GABRIELA WOLTHERS; JUCA VARELLA
ENVIADA ESPECIAL A BATALHA (AL)

Cláudia Dantas, filha de político alagoano, afirma que, na data da morte, passou a noite em vigília

Cláudia Dantas, a outra namorada de Paulo César Farias, estava convicta de que poderia converter o ex-tesoureiro da campanha de Fernando Collor em um religioso e torná-lo evangélico.
Ela afirmou que nunca se importou com as centenas de inquéritos com acusações de corrupção que envolviam o nome de PC.
O assassinato do empresário, no último dia 23, acabou com seus planos e fez com que Cláudia trocasse seus objetivos.
Uma de suas principais preocupações no momento é não se tornar mais uma "viúva-sem-aliança".
"Não quero ter minha imagem ligada a outras pessoas, como Adriane Galisteu ("viúva" do piloto Ayrton Senna) e Valéria Zoppello ("viúva" do cantor Dinho, dos Mamonas Assassinas)", disse Cláudia à Folha.
"Queria ganhar a alma dele para Jesus para que tivesse certeza da salvação"
Pode até ser que mude de idéia, mas até agora ela está seguindo sua nova convicção. Somente após 20 horas de plantão em frente à casa de sua mãe, Marlúcia Dantas, em Batalha -cidade a 180 km de Maceió- foi que a Folha conseguiu fotografá-la.
Vigília espiritual
Cláudia, católica de nascimento, se tornou evangélica da Igreja Tabernáculo do Deus Vivo há cerca de seis meses. "Pedia respostas que não conseguia ter no catolicismo", explicou.

■ Dados de origem
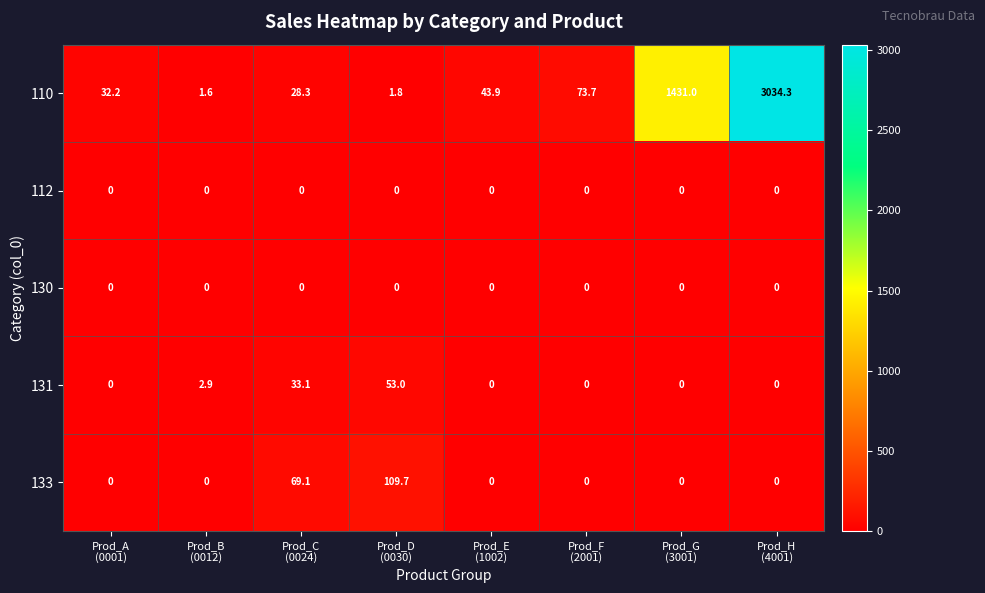

What is the average value of the 131 series?

11.1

■ O que fazer
A: Resuma em uma só frase o parágrafo da reportagem sobre Cláudia Dantas que começa com "Cláudia, católica de nascimento", mantendo os fatos principais.
B: Troque "ex-tesoureiro" por "antigo tesoureiro" no trecho da reportagem sobre Cláudia Dantas que abre com as palavras "Cláudia Dantas, a" e fecha com "e torná-lo evangélico.", e escreva o trecho de novo com essa troca.
C: Escreva a continuação da reportagem sobre Cláudia Dantas, partindo do ponto em que ela termina.
Os dados não são necessários para este exercício.

■ Respostas por tarefa
A: Católica de nascimento, Cláudia virou evangélica da Igreja Tabernáculo do Deus Vivo há uns seis meses, pois buscava respostas que não encontrava no catolicismo.

B:
Cláudia Dantas, a outra namorada de Paulo César Farias, estava convicta de que poderia converter o antigo tesoureiro da campanha de Fernando Collor em um religioso e torná-lo evangélico.

C:
Ela contou que, a cada 15 dias, passa a noite em "vigília" na igreja em Maceió. Chega por volta da meia-noite e só sai quando o dia amanhece.
É o que ela afirma ter feito durante a madrugada do dia 22 para o dia 23, quando PC foi morto em sua casa de praia, em Guaxuma. "Saí por volta das 4h da manhã de domingo e dormi na casa de minha amiga Soraia Amaral. Por volta das 8h, fui para Batalha", disse.
Segundo ela, tomou conhecimento do assassinato do namorado pela TV. "Mamãe, foi por isso que ele não me ligou até uma hora dessas", foi sua primeira afirmação ao saber que PC estava morto. Depois, chorou.
PC e Cláudia se falaram pela última vez no sábado, por volta das 17h15. Ela relatou que, neste telefonema, o empresário disse que daria "um ultimato" a Suzana Marcolino. "Hoje eu acabo tudo", teriam sido as palavras do ex-tesoureiro.
Quatro encontros
Cláudia conta que já conhecia PC de vista -"Maceió é muito pequena"-, mas a apresentação formal dos dois aconteceu em 10 de maio, durante um jantar na casa de seu tio, o deputado federal licenciado Luiz Dantas, hoje secretário de Saneamento e Energia do Estado de Alagoas.
No total, foram quatro encontros. Como ele não podia frequentar lugares públicos por estar cumprindo pena em liberdade condicional por falsidade ideológica, três dos encontros aconteceram na casa do empresário no bairro de Mangabeiras, em Maceió.
O último foi em 19 de junho, quatro dias antes da morte de PC, na mesma casa de praia onde foram encontrados os corpos do empresário e de Suzana, a rival.
Mas Suzana não preocupava Cláudia. Segundo ela, PC teria dito, já no primeiro jantar, que tinha outro relacionamento, que queria terminá-lo, mas de uma maneira lenta, sem "traumas".
Cláudia afirmou ainda que PC deixou claro que Suzana não era "uma pessoa para se casar", pois não transmitiria "paz nem tranquilidade" para ele. Segundo Cláudia, o empresário chegou a dizer que Suzana era muito ciumenta, "a ponto de ser agressiva".
"Paulo disse que queria iniciar uma nova fase na vida dele e que eu fazia parte dessa nova fase", disse.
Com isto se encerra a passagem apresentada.